* **TASK INPUT**:
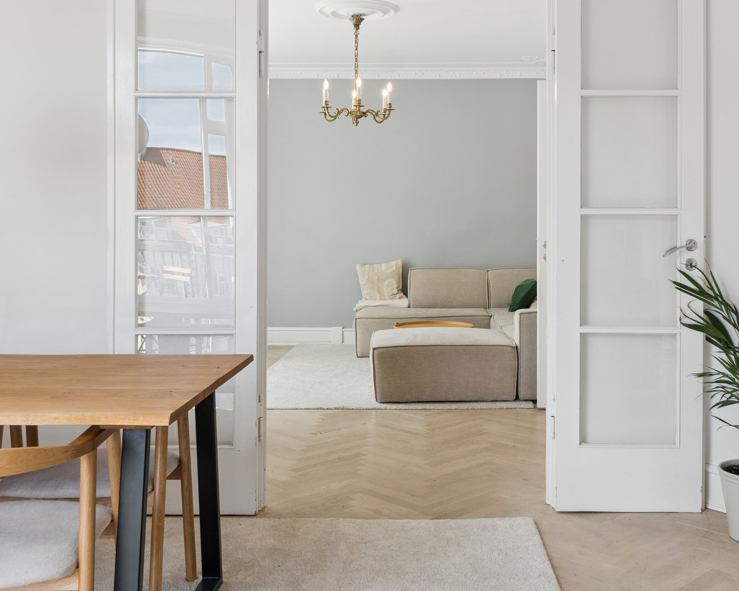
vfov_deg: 35.4
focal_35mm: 42
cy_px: 215
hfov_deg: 43.7
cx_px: 421
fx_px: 919
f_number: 8
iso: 200
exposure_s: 1/60
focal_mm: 16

* **PROBLEM TO SOLVE**: The records must appear again word for word, though none of their pictures should.

* **TASK OUTPUT**:
vfov_deg: 35.4
focal_35mm: 42
cy_px: 215
hfov_deg: 43.7
cx_px: 421
fx_px: 919
f_number: 8
iso: 200
exposure_s: 1/60
focal_mm: 16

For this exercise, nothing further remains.